Under concurrent first access, how does LazyThreadSafetyMode.PUBLICATION behave?
- A lock lets only one thread run the initializer while the rest wait
- The initializer never runs until you explicitly force the lazy value
- Several threads may run it, but the first completed value is cached
- Each thread keeps its own separate cached value, so nothing is shared
Answer: Several threads may run it, but the first completed value is cached
PUBLICATION allows several threads to race the initializer without a lock; the first value to be set atomically wins and all callers then see that single cached value.
Inside a custom getValue implementation, how do you read the delegated property's declared name?
- property.name; the KProperty parameter exposes it
- thisRef.toString(); the receiver object is not the property name
- There is no way; the declared name is erased before getValue runs
- property.getValue(); that calls the delegate again instead of reading a name
Answer: property.name; the KProperty parameter exposes it
The KProperty<*> argument passed to getValue/setValue exposes the property's name (and other metadata), which is exactly how map-backed delegates look up the key.
What problem does Delegates.notNull() solve?

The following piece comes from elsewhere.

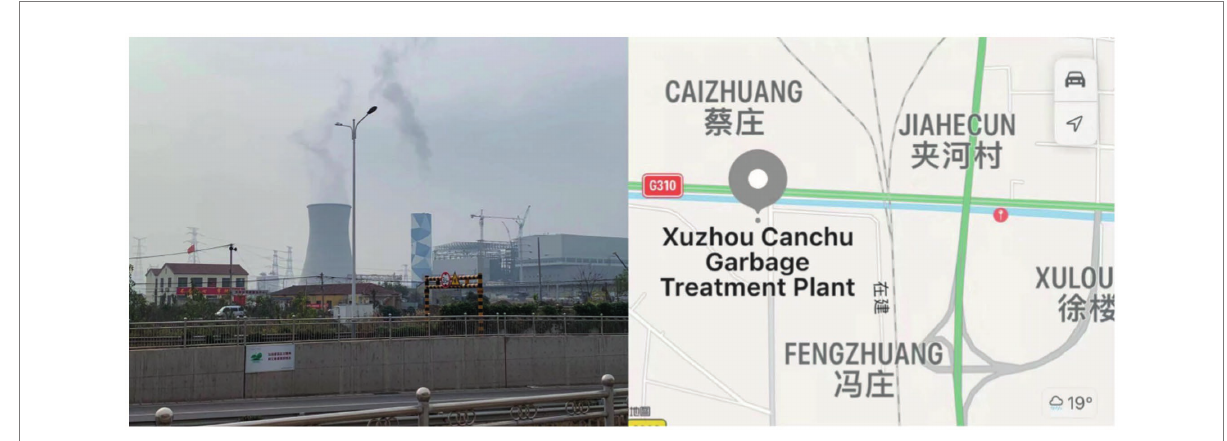
FIGURE 2 Xuzhou No. 2 waste incineration plant and its location (Photo taken by YH and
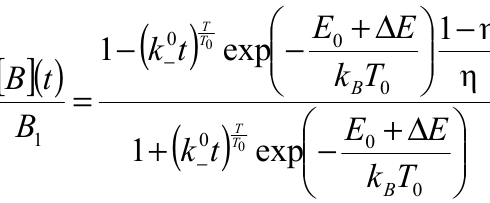
Figure 34. η (the proportion to saturation of the gratings) is found at 72% ± 10%, the rate constant for the stability is 1.2 × 10 12 day − 1 ± factor 2, the pre-exponential factor is 2.5 × 10 − 4 ± 30% and T 0 =2670 ± 200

- It makes a val initialize lazily on its very first read
- It automatically converts a nullable type into a non-null one for you
- It observes a property and logs each change made to it
- A non-null var with deferred init that throws if read too early
Answer: A non-null var with deferred init that throws if read too early
notNull provides a non-null var whose initialization is deferred; reading it before a value is set throws, which is useful when the value can't be supplied at construction time.